Nikos Aliagas fut un jeune homme de grande espérance : études à la Sorbonne ; débuts sur RFI ; passage sur Euronews. Et puis son chemin croisa celui de Christine Bravo. Il joua pour elle, dans le magazine Union libre, le Grec de service. Il se fit ensuite bateleur sur le plateau de la Star Ac’ et il anime aujourd’hui les matinales de NRJ. Il a même remplacé, l'été dernier, Benjamin Castaldi pour quelques numéros de Secret story. S’il lui arrive de tomber plus bas, au moins ne se fera-t-il pas mal.

Au niveau vestimentaire, sa trajectoire est inverse. D’abord très moyennement habillé, puis faisant des progrès. Ceux-ci n’ont pas échappé au regard aiguisé du rédacteur de Faubourg Saint-Honoré : « Saluons les efforts vestimentaires de Nikos Aliagas. (Il) est indéniablement au-dessus de tous ses homologues et plusieurs étages au-dessus du pékin de base. Ses apparitions sont la plupart du temps un véritable enchantement pour l’œil. » (11 janvier 2009)


nikos-aliagas.jpg  Photo 2


"Un véritable enchantement pour l'oeil" ? La louange débridée ne me semble pas de mise.

Nikos Aliagas est un adepte du costume sombre porté sur une chemise blanche dont le col est fermé par une cravate noire. Une tenue stricte et convenue. Mais Nikos aime jouer avec les codes : il affiche souvent une barbe à la Gainsbourg et, sa cravate noire, il la porte généralement dénouée, façon Frédéric Taddéï. Ces subterfuges - censés casser le caractère formel de la tenue - lui donnent un petit côté fin de soirée que, selon les goûts, on jugera sympathique ou légèrement ridicule… Moi, il me fait penser, avec ses yeux brillants et son débit accéléré, à ceux-là qui, au bout de la nuit - quand, épuisé par la fête, presque tout le monde dort -, regorgent encore d’énergie. On le dirait dopé. La griserie de l’antenne, sans doute.

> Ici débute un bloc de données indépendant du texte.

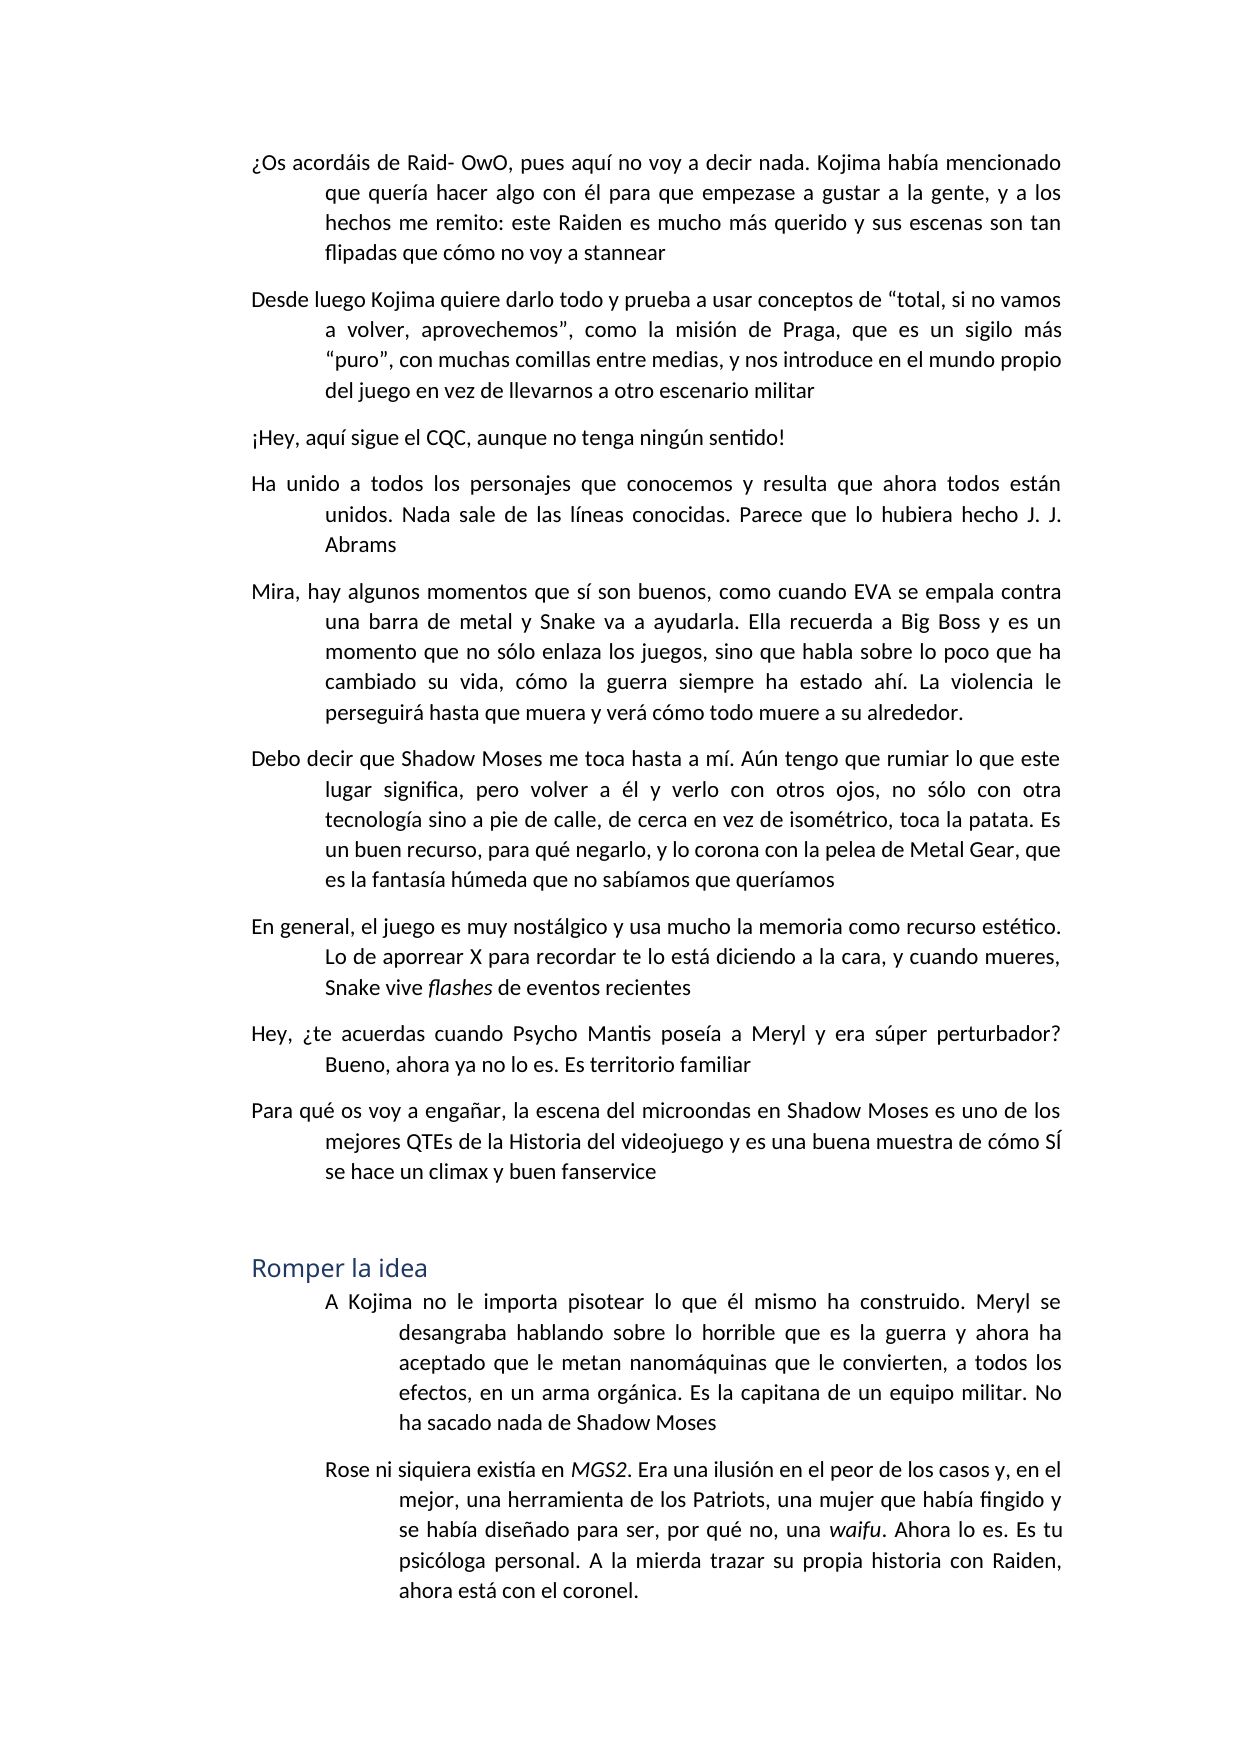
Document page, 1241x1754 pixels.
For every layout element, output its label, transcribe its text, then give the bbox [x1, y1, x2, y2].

subtitle Romper la idea [251, 1251, 1063, 1285]
text En general, el juego es muy nostálgico y usa mucho la memoria como recurso estético. Lo de aporrear X para recordar te lo está diciendo a la cara, y cuando mueres, Snake vive flashes de eventos recientes [251, 912, 1063, 1001]
text ¿Os acordáis de Raid- OwO, pues aquí no voy a decir nada. Kojima había mencionado que quería hacer algo con él para que empezase a gustar a la gente, y a los hechos me remito: este Raiden es mucho más querido y sus escenas son tan flipadas que cómo no voy a stannear [251, 148, 1063, 266]
text Para qué os voy a engañar, la escena del microondas en Shadow Moses es uno de los mejores QTEs de la Historia del videojuego y es una buena muestra de cómo SÍ se hace un climax y buen fanservice [251, 1097, 1063, 1185]
text Mira, hay algunos momentos que sí son buenos, como cuando EVA se empala contra una barra de metal y Snake va a ayudarla. Ella recuerda a Big Boss y es un momento que no sólo enlaza los juegos, sino que habla sobre lo poco que ha cambiado su vida, cómo la guerra siempre ha estado ahí. La violencia le perseguirá hasta que muera y verá cómo todo muere a su alrededor. [251, 577, 1063, 726]
text Rose ni siquiera existía en MGS2. Era una ilusión en el peor de los casos y, en el mejor, una herramienta de los Patriots, una mujer que había fingido y se había diseñado para ser, por qué no, una waifu. Ahora lo es. Es tu psicóloga personal. A la mierda trazar su propia historia con Raiden, ahora está con el coronel. [325, 1455, 1063, 1604]
text Desde luego Kojima quiere darlo todo y prueba a usar conceptos de “total, si no vamos a volver, aprovechemos”, como la misión de Praga, que es un sigilo más “puro”, con muchas comillas entre medias, y nos introduce en el mundo propio del juego en vez de llevarnos a otro escenario militar [251, 285, 1063, 404]
text Ha unido a todos los personajes que conocemos y resulta que ahora todos están unidos. Nada sale de las líneas conocidas. Parece que lo hubiera hecho J. J. Abrams [251, 469, 1063, 558]
text Hey, ¿te acuerdas cuando Psycho Mantis poseía a Meryl y era súper perturbador? Bueno, ahora ya no lo es. Es territorio familiar [251, 1019, 1063, 1078]
text A Kojima no le importa pisotear lo que él mismo ha construido. Meryl se desangraba hablando sobre lo horrible que es la guerra y ahora ha aceptado que le metan nanomáquinas que le convierten, a todos los efectos, en un arma orgánica. Es la capitana de un equipo militar. No ha sacado nada de Shadow Moses [325, 1287, 1063, 1436]
text Debo decir que Shadow Moses me toca hasta a mí. Aún tengo que rumiar lo que este lugar significa, pero volver a él y verlo con otros ojos, no sólo con otra tecnología sino a pie de calle, de cerca en vez de isométrico, toca la patata. Es un buen recurso, para qué negarlo, y lo corona con la pelea de Metal Gear, que es la fantasía húmeda que no sabíamos que queríamos [251, 744, 1063, 893]
text ¡Hey, aquí sigue el CQC, aunque no tenga ningún sentido! [251, 423, 1063, 451]
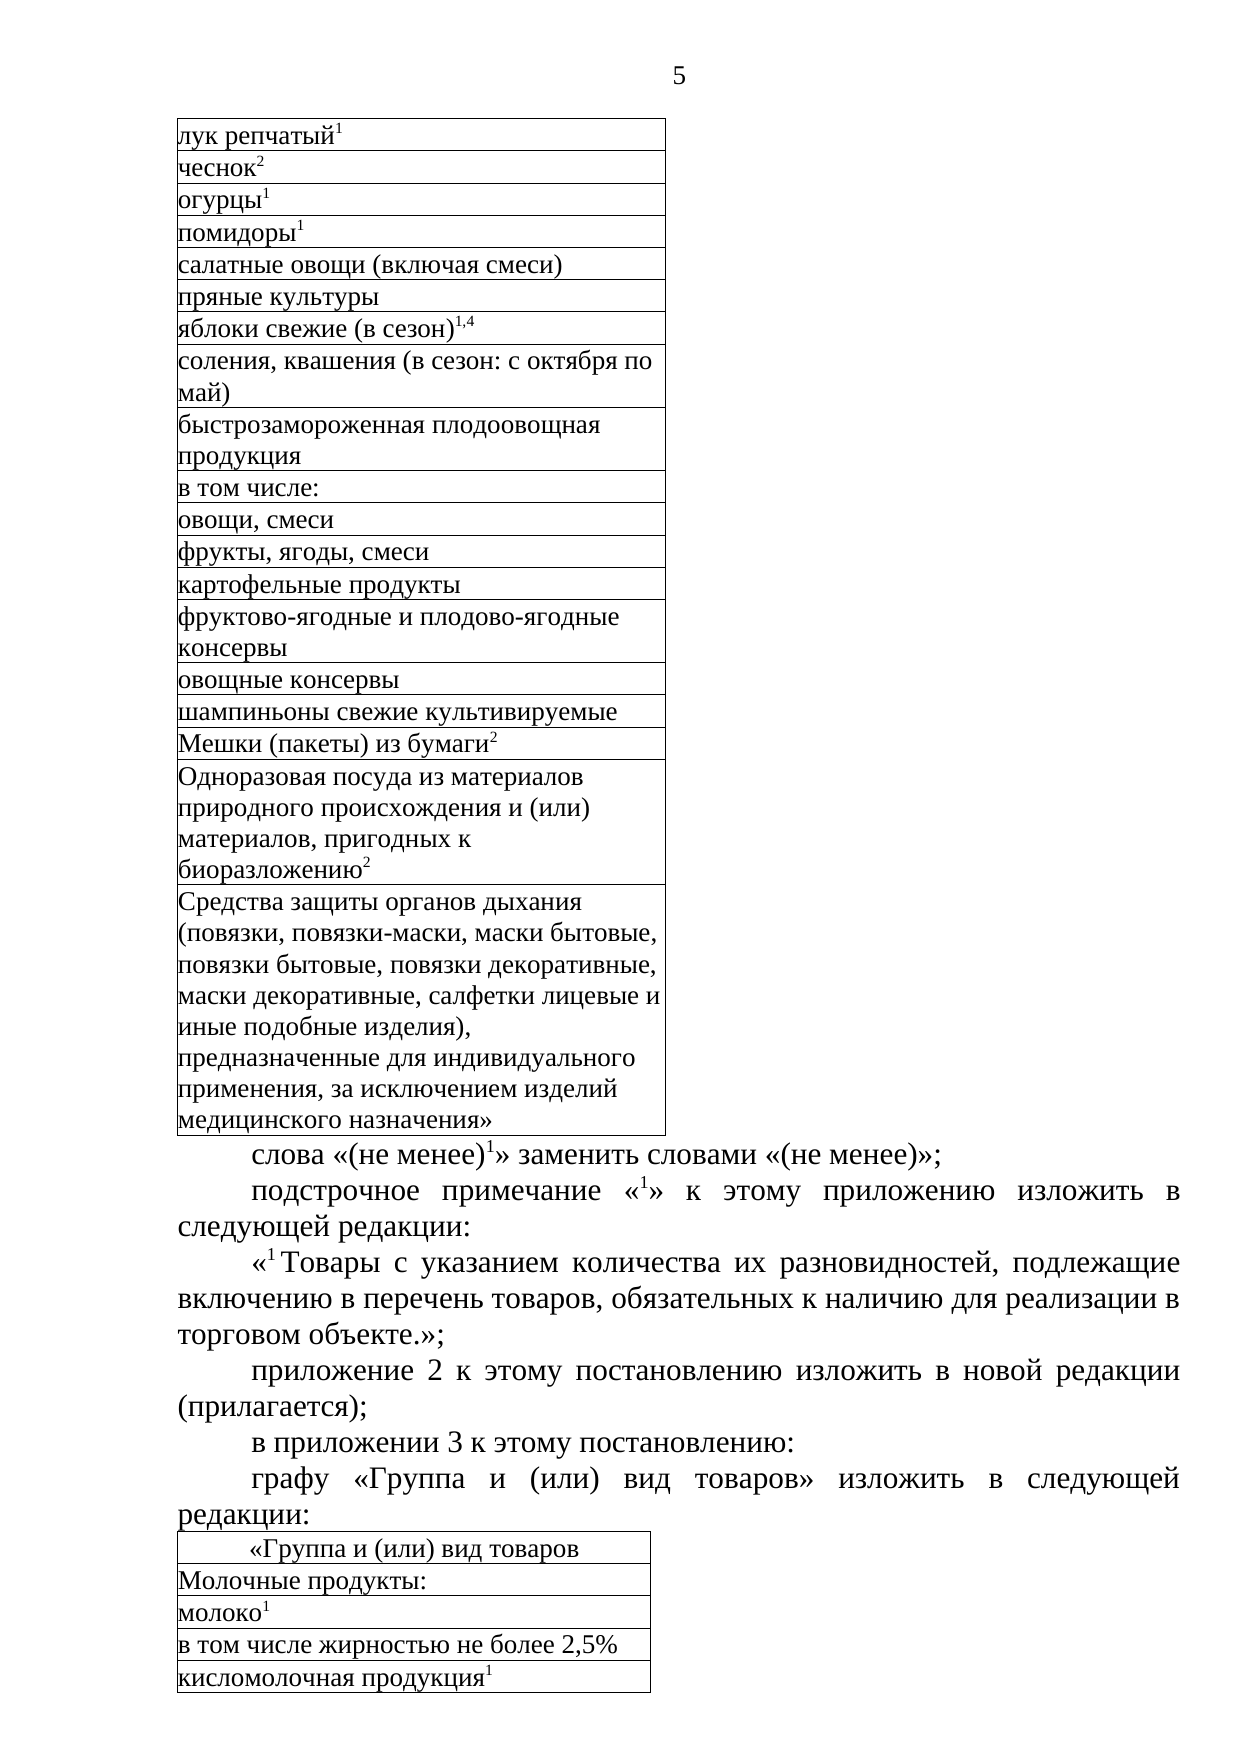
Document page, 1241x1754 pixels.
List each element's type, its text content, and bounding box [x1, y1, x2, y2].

table_header «Группа и (или) вид товаров [178, 1532, 650, 1563]
table_cell в том числе: [178, 471, 665, 502]
table_cell пряные культуры [178, 280, 665, 311]
table_cell салатные овощи (включая смеси) [178, 248, 665, 279]
table_cell Одноразовая посуда из материалов природного происхождения и (или) материалов, пригодных к биоразложению2 [178, 760, 665, 884]
table_cell лук репчатый1 [178, 119, 665, 150]
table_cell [178, 1629, 650, 1660]
text приложение 2 к этому постановлению изложить в новой редакции (прилагается); [177, 1351, 1181, 1423]
table_cell кисломолочная продукция1 [178, 1661, 650, 1692]
table_cell молоко1 [178, 1596, 650, 1627]
table_cell овощи, смеси [178, 503, 665, 534]
text подстрочное примечание «1» к этому приложению изложить в следующей редакции: [177, 1172, 1181, 1243]
table_cell овощные консервы [178, 663, 665, 694]
table_cell яблоки свежие (в сезон)1,4 [178, 312, 665, 343]
table_cell фрукты, ягоды, смеси [178, 536, 665, 567]
table_cell картофельные продукты [178, 568, 665, 599]
table_cell огурцы1 [178, 184, 665, 215]
table_cell шампиньоны свежие культивируемые [178, 695, 665, 727]
table_cell чеснок2 [178, 151, 665, 182]
text «1 Товары с указанием количества их разновидностей, подлежащие включению в перечень товаров, обязательных к наличию для реализации в торговом объекте.»; [177, 1243, 1181, 1351]
text слова «(не менее)1» заменить словами «(не менее)»; [177, 1136, 1181, 1172]
table_cell соления, квашения (в сезон: с октября по май) [178, 345, 665, 407]
table_cell Средства защиты органов дыхания (повязки, повязки-маски, маски бытовые, повязки бытовые, повязки декоративные, маски декоративные, салфетки лицевые и иные подобные изделия), предназначенные для индивидуального применения, за исключением изделий медицинского назначения» [178, 885, 665, 1134]
table_cell быстрозамороженная плодоовощная продукция [178, 408, 665, 470]
text графу «Группа и (или) вид товаров» изложить в следующей редакции: [177, 1459, 1181, 1531]
table_cell Мешки (пакеты) из бумаги2 [178, 728, 665, 759]
table_cell Молочные продукты: [178, 1564, 650, 1595]
text в приложении 3 к этому постановлению: [177, 1423, 1181, 1459]
table_cell фруктово-ягодные и плодово-ягодные консервы [178, 600, 665, 662]
table_cell помидоры1 [178, 216, 665, 247]
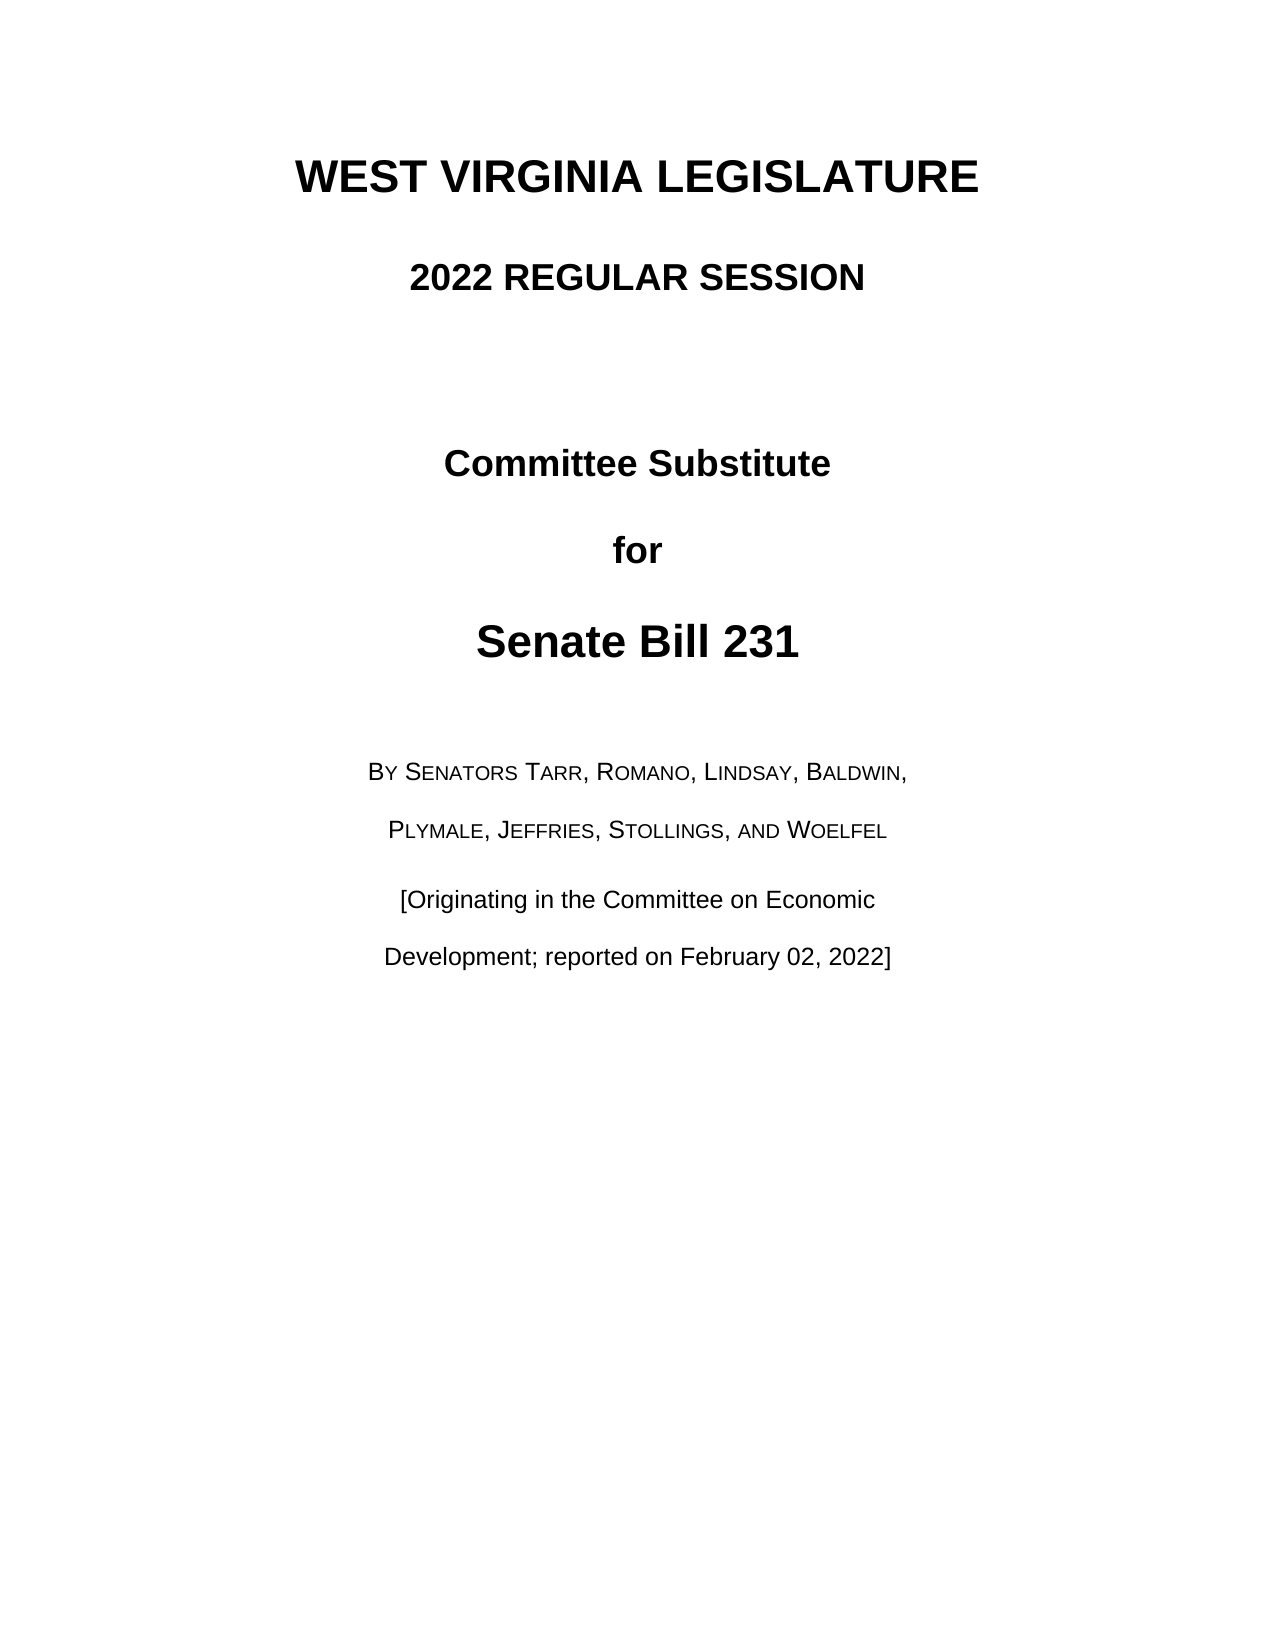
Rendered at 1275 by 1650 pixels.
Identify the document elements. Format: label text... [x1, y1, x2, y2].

title 2022 regular session [150, 255, 1125, 298]
title WEST virginia legislature [150, 150, 1125, 203]
text [Originating in the Committee on ; reported on ] [337, 884, 937, 971]
title for [150, 528, 1125, 571]
text Bill [150, 614, 1125, 667]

Ce qui retient l’œil de l’amateur, c’est  la coupe, le tomber, les proportions, la ligne d’un vêtement… Si l’on examine les tenues de Nikos Aliagas avec cet œil, on ne peut qu’être circonspect.

 

nikos-en-pied.jpgPhoto 3 (Cliquez pour agrandir)

 

nikos-croise.jpg Photo 4

 

Que signifient ces épaules trop larges (photo 2) et comme déformées par des heures de repos sur un mauvais cintre (photo 3) ? Et ce pantalon en accordéon (photo 3) ? Et ce col de chemise aux tombants trop grands (photo 4) ? Le cintrage n’est pas mauvais (quoiqu’un peu argentin - photo 4), et Nikos a heureusement de l’allure. Mais on a peur en pensant à ce que, sur les épaules d’un autre, de tels costumes donneraient… Sur  David Pujadas par exemple.

Certes, Nikos Aliagas a fait des efforts, mais, s’il veut prétendre au statut de modèle, il lui faudra en redoubler.

Le père de Nikos Aliagas est tailleur. En tant que tel, il ne doit pas être très fier de voir son fils présenter 50 mn inside souvent mal fagoté.  Pauvre papa Aliagas ! Moi j’ai trouvé la solution : je ne regarde plus que Sandrine Quétier.